Clinical preventive services are those services related to screening for medical conditions,
immunization and counseling (US Preventive Services Task Force, 1996). Children and Youth with developmental disabilities in the US often do not receive annual health screenings. Youth with disabilities are at greater risk for coronary disease related to less physical activity associated with mobility problems, nutritional disorders, emotional problems, and vision and hearing problems. Public health‘s responsibility may be to assure that this vulnerable group has access to appropriate services. In addition, public health is responsible for preparing health care professionals to be respectful of this population. Attitudes of health professionals must be inclusive of children and youth with disabling conditions. Listening to the responses of youth with disabilities and helping them grow in self-determination, particularly related to their health, is crucial. A secondary condition that professionals should be sensitive about is that of exploitation—whether physical, emotional, or sexual. Disabled youth can be exploited whether it involves time, money, work, or even sex, due to their often
trusting of others. Health professionals should be a front line in identifying and helping youth with disabilities to be protected as they grow in independence (Lollar, 2006).
Family Support
Public health professionals often have the same attitudes as the general public in the US. Children or youth with disabilities and their families experience a family tragedy. Community responsibility is not accepted except as the family feels they are being helped by charity. In the past two decades, a new resolve has emerged within families in the US. Families are standing and asking, even demanding, that the needs of their children and themselves be taken seriously by governmental entities and community organizations. They have organized more and more to support one another and provide consultation to professionals and governmental units that are providing what services there are. The goal, of course, is
that children and youth and their families have the opportunity to participate in all activities of their community. Public health often suggests that anything beyond primary prevention is not their purview. If WHO‘s definition of health is accepted, then public health has a responsibility to attempt to prevent disabling conditions and also to promote the health and prevent secondary conditions of children and youth with disabilities.

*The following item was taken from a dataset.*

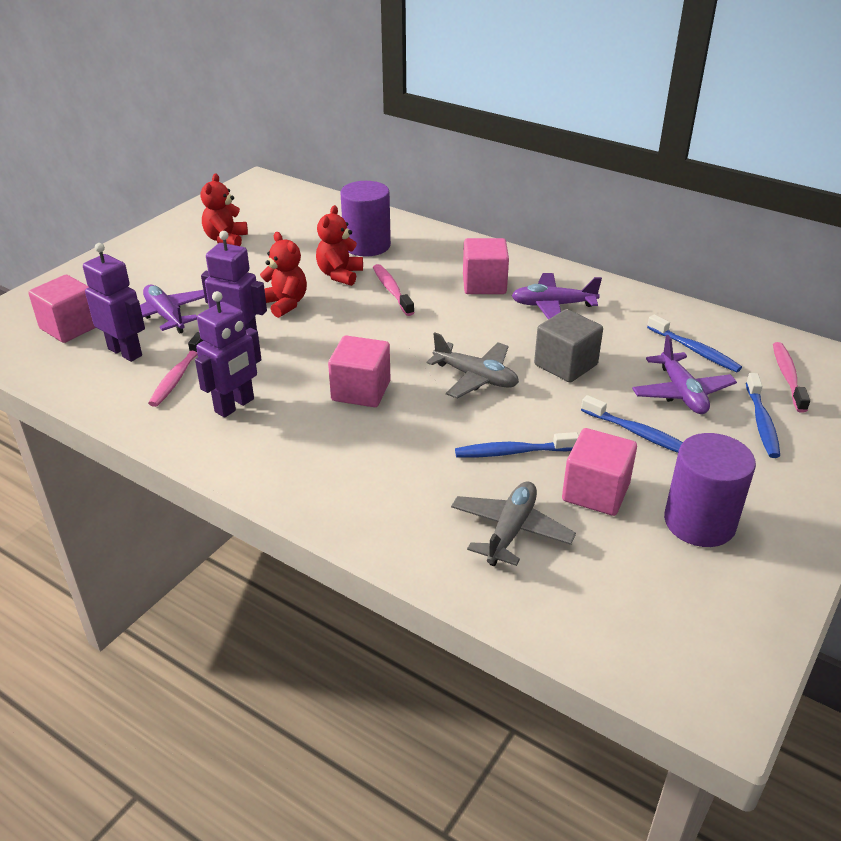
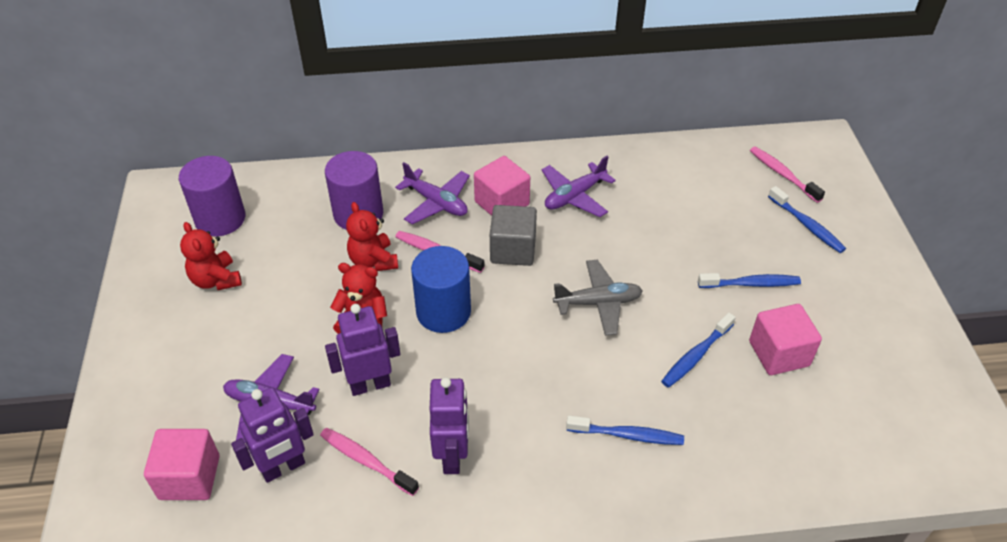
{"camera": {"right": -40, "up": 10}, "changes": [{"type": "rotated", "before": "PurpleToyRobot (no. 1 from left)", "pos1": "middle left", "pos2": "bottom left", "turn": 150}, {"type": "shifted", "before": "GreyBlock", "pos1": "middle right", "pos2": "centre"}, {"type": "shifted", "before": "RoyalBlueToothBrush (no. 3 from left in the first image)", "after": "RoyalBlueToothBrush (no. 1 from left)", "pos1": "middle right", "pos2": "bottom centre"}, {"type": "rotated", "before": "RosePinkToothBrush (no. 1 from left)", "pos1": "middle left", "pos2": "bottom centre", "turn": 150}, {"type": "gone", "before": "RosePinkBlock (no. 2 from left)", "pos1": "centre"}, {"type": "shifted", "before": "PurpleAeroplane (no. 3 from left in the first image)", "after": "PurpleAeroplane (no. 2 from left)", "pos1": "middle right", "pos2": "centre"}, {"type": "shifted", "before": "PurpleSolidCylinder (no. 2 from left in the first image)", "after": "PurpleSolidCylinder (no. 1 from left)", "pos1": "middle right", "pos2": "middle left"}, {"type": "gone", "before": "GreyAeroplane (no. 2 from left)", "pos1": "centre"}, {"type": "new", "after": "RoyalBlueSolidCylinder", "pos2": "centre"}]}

Integration of clinical and public health activities
Over the past ten years, the World Health Organization has also acknowledged that public health must move beyond diagnostic categories in its programs, policies and science. The World Health Assembly in 2001 approved a second classification system that focuses on functional characteristics associated with health and disability. The International Classification of Functioning, Disability and Health (WHO, 2001) provides a conceptual framework and coding scheme that will allow public health professionals to broaden their activities focusing on functional characteristics. The opportunity to include people with disabilities in public health is now present. And with this new framework, we have
a greater opportunity to work across disciplines, sectors, and even national boundaries.